_AUFGABE_
Zähle, wie viele Zeilen der folgenden Liste die Zeichenfolge „clock“ enthalten. Gib nur die Zahl an.

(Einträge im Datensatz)
<<<<
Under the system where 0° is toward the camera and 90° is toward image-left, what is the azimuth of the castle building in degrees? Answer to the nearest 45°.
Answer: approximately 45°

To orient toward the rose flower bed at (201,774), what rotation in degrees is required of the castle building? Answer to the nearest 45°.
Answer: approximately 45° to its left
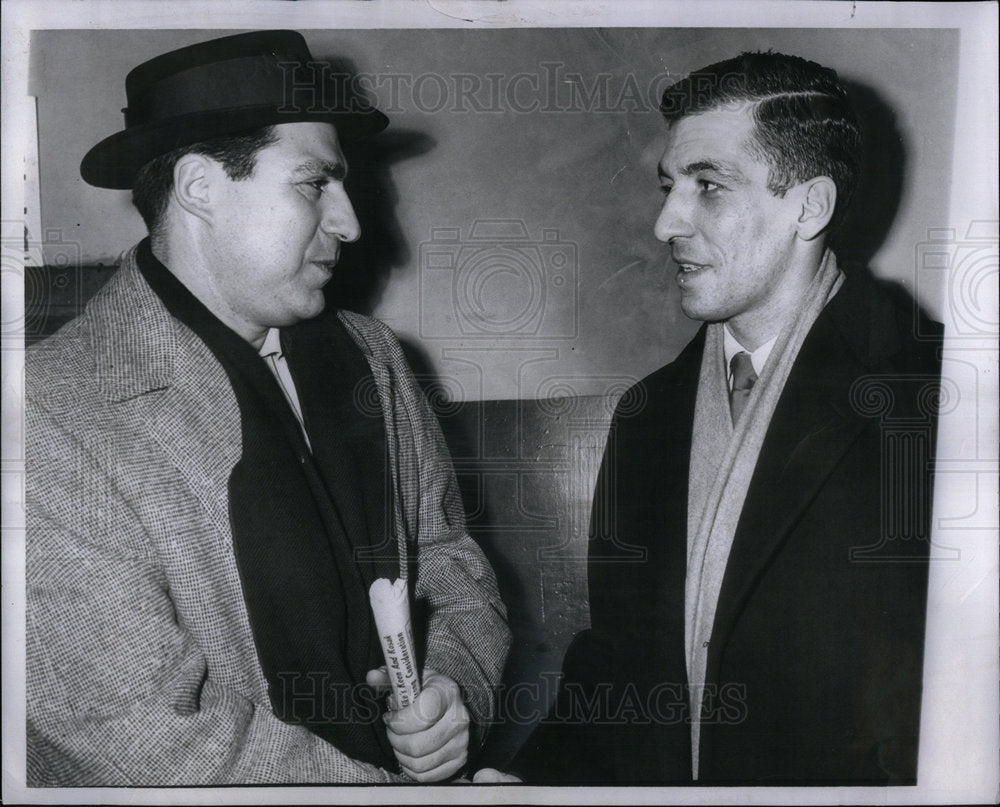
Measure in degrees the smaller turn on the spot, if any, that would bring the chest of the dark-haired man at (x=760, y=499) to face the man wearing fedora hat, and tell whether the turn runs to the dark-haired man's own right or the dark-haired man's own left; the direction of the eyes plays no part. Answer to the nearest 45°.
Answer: approximately 45° to the dark-haired man's own right

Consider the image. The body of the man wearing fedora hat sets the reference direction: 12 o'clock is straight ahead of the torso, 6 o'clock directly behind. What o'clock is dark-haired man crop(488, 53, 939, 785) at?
The dark-haired man is roughly at 11 o'clock from the man wearing fedora hat.

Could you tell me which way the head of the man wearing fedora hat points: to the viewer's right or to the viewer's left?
to the viewer's right

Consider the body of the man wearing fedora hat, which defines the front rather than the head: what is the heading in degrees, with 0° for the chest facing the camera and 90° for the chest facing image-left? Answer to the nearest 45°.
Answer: approximately 315°

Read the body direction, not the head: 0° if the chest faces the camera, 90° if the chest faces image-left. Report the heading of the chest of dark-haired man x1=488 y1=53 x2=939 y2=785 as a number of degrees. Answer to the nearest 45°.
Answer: approximately 45°

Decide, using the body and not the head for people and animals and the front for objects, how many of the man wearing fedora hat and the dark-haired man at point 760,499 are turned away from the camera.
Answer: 0
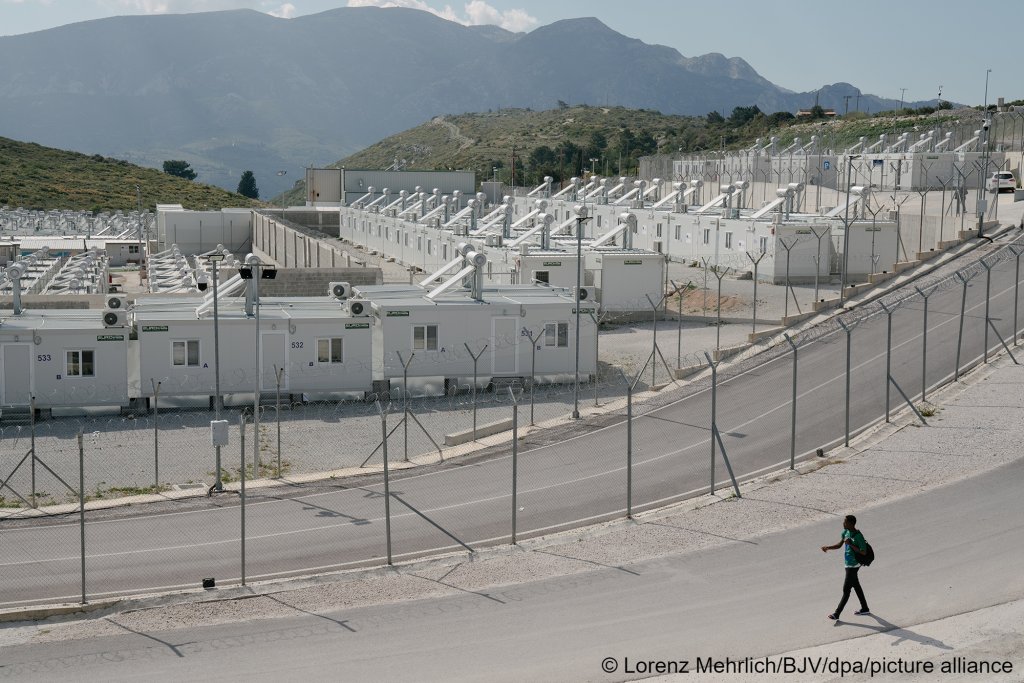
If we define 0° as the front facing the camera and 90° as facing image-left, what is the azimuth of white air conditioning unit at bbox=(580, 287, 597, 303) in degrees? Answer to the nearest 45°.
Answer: approximately 0°

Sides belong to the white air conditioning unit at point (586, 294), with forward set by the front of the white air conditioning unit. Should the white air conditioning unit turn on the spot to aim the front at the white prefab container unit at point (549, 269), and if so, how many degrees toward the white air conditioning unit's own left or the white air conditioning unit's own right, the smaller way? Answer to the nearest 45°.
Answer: approximately 180°

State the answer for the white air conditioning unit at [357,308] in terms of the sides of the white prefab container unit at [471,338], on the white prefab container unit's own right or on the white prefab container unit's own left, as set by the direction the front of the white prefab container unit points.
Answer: on the white prefab container unit's own right

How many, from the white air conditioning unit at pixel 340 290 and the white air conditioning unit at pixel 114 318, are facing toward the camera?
2
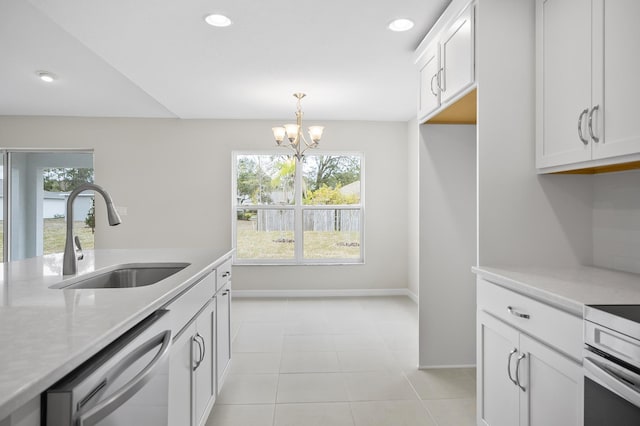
>>>>
_LÖSUNG_
2